Data for this task:
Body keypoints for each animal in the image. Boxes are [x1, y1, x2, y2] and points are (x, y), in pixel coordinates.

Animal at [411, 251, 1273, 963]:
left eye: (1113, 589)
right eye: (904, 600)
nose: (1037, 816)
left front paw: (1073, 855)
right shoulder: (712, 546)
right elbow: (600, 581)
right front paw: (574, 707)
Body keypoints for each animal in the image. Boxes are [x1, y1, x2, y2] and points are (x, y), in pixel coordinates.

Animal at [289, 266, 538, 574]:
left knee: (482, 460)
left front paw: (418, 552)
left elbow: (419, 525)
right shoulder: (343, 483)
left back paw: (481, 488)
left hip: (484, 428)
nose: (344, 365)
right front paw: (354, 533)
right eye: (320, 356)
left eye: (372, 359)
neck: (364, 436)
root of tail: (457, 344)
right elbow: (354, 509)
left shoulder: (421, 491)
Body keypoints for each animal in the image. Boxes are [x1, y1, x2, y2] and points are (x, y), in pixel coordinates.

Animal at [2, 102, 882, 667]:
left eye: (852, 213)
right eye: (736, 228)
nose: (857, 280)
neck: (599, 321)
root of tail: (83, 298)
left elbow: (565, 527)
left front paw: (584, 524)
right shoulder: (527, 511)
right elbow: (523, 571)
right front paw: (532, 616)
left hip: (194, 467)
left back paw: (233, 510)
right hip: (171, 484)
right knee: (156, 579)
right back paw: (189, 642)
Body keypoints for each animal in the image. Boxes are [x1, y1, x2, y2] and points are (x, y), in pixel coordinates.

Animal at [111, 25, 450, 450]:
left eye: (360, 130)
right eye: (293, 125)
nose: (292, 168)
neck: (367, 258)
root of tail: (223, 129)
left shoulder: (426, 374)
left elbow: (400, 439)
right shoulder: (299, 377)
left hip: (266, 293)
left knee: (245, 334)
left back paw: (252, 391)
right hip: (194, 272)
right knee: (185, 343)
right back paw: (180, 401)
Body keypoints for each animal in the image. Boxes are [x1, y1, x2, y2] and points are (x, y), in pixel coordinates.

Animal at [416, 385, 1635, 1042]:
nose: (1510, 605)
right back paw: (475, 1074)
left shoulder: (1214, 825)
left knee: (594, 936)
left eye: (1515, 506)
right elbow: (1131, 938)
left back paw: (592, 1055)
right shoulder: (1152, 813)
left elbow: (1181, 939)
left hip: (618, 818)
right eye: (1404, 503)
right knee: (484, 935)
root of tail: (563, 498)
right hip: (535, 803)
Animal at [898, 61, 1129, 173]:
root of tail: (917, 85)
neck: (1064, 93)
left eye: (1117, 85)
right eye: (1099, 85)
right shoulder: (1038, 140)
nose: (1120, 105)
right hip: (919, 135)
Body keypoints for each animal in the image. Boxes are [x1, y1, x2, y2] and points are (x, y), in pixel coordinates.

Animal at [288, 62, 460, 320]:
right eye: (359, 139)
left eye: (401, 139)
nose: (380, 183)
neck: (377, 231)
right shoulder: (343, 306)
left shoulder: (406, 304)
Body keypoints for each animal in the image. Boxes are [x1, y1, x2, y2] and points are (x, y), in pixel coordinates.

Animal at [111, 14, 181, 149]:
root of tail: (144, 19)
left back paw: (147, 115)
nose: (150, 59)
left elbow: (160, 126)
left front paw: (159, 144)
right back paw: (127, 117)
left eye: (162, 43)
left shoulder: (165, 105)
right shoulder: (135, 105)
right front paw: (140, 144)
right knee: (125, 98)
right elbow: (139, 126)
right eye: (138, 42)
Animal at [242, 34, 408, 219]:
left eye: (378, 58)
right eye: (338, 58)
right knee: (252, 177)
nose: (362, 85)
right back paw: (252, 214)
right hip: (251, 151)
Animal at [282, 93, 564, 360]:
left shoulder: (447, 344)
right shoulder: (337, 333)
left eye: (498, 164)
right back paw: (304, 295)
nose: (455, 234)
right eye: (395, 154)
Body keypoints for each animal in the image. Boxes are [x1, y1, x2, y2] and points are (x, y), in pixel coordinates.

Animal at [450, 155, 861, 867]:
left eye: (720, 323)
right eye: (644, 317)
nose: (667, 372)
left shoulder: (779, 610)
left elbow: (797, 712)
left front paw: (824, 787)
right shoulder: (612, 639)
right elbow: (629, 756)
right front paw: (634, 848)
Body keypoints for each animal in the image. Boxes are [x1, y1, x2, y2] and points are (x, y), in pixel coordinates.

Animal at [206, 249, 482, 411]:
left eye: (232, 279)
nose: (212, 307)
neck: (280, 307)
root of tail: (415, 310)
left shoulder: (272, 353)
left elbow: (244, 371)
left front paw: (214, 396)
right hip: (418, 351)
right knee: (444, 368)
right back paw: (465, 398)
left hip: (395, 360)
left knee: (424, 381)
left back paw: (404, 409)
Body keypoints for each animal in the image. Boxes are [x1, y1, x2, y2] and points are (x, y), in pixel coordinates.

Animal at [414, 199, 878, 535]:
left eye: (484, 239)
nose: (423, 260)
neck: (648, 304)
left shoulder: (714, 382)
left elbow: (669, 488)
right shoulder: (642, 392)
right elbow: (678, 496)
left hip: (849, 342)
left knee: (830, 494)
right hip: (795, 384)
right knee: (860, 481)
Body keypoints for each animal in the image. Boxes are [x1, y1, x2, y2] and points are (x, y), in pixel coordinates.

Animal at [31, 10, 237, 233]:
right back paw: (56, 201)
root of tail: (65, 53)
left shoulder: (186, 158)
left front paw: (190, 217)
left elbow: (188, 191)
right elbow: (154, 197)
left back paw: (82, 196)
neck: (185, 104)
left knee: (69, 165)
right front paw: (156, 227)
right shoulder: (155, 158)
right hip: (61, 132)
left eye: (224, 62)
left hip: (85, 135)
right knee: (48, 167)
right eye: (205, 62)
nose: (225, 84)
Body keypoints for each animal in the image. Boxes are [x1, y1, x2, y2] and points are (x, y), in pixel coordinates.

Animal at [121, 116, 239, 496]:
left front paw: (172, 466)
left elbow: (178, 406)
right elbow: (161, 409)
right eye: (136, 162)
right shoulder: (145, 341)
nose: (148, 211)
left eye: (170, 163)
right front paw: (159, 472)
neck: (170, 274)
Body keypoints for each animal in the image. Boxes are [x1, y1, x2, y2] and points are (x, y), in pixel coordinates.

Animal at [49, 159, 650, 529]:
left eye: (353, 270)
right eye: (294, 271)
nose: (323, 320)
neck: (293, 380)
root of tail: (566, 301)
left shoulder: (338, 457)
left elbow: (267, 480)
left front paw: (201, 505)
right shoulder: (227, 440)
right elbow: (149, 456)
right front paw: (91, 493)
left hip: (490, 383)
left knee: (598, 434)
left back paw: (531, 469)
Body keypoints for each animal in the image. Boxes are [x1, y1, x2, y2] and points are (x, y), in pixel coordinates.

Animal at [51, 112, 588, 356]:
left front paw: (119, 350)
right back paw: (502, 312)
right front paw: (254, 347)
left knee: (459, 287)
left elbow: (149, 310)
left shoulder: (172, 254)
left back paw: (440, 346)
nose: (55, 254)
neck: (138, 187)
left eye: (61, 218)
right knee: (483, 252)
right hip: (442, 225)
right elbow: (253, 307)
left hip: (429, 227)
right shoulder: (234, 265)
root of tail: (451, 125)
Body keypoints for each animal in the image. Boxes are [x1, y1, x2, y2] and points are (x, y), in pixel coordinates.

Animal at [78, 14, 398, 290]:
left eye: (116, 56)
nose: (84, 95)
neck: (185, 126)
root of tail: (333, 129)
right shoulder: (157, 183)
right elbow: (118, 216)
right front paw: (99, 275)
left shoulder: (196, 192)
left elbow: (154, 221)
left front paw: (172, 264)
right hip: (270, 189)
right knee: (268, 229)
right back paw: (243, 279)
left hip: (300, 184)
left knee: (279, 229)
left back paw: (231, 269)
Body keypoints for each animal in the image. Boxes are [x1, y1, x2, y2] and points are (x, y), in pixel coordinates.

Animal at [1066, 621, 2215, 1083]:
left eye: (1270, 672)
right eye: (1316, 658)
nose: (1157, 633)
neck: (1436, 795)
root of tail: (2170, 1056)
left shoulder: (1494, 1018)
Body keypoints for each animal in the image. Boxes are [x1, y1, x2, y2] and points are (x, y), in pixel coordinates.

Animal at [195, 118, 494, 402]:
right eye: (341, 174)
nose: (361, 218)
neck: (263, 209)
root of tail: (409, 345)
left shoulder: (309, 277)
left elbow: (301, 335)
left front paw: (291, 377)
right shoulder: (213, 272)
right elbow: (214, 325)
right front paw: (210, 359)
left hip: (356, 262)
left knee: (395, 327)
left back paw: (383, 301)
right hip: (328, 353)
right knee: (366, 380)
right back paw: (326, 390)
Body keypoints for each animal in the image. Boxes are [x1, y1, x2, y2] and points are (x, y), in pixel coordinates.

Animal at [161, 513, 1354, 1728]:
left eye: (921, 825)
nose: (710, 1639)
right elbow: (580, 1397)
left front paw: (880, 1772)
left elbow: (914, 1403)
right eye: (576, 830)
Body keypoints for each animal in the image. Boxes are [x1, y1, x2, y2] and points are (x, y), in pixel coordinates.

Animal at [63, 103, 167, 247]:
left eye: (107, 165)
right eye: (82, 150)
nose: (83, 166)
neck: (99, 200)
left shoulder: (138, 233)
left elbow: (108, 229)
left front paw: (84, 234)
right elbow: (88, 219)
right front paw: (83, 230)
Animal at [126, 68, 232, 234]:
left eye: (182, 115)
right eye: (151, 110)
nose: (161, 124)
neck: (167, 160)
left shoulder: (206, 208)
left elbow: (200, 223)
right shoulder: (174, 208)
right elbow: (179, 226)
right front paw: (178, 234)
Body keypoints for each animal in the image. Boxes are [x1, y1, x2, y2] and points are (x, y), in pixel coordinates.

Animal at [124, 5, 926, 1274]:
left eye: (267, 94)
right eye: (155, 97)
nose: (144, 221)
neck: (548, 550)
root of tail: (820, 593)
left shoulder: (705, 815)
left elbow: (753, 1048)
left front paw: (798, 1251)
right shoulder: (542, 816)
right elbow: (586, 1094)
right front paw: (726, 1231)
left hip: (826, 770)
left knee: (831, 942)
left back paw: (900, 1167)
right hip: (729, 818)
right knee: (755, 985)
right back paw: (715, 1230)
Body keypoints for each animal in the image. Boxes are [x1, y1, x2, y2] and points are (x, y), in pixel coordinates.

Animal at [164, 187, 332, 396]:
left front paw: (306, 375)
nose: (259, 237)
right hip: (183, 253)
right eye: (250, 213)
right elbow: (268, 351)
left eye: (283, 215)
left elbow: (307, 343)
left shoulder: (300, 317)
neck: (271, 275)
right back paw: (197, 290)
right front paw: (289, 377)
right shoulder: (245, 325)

What is expected:
When copying the data above, please keep exactly the lines from its first line through the line with "right hip: (194, 272)", both ends included, and drop the rest.

Solution for this exercise:
Body keypoints for each animal in the image. Boxes are [x1, y1, x2, y2] and points are (x, y), in pixel coordinates.

Animal at [411, 251, 1273, 963]:
left eye: (1113, 589)
right eye: (904, 600)
nose: (1037, 816)
left front paw: (1073, 855)
right shoulder: (712, 546)
right elbow: (600, 581)
right front paw: (574, 707)
Body keypoints for each animal in the image. Boxes are [x1, y1, x2, y2] and points are (x, y), in pixel coordinates.

Animal at [289, 266, 538, 574]:
left knee: (482, 460)
left front paw: (418, 552)
left elbow: (419, 525)
right shoulder: (343, 483)
left back paw: (481, 488)
left hip: (484, 428)
nose: (344, 365)
right front paw: (354, 533)
right eye: (320, 356)
left eye: (372, 359)
neck: (364, 436)
root of tail: (457, 344)
right elbow: (354, 509)
left shoulder: (421, 491)
Body keypoints for each animal in the image. Boxes are [x1, y1, x2, y2] and points are (x, y), in pixel coordinates.

Animal at [2, 102, 882, 667]:
left eye: (852, 213)
right eye: (736, 228)
nose: (857, 280)
neck: (599, 321)
root of tail: (83, 298)
left elbow: (565, 527)
left front paw: (584, 524)
right shoulder: (527, 511)
right elbow: (523, 571)
right front paw: (532, 616)
left hip: (194, 467)
left back paw: (233, 510)
right hip: (171, 484)
right knee: (156, 579)
right back paw: (189, 642)
Body keypoints for each animal in the image. Boxes are [x1, y1, x2, y2] and points are (x, y), in pixel coordinates.

Animal at [111, 25, 450, 450]:
left eye: (360, 130)
right eye: (293, 125)
nose: (292, 168)
neck: (367, 258)
root of tail: (223, 129)
left shoulder: (426, 374)
left elbow: (400, 439)
right shoulder: (299, 377)
left hip: (266, 293)
left knee: (245, 334)
left back paw: (252, 391)
right hip: (194, 272)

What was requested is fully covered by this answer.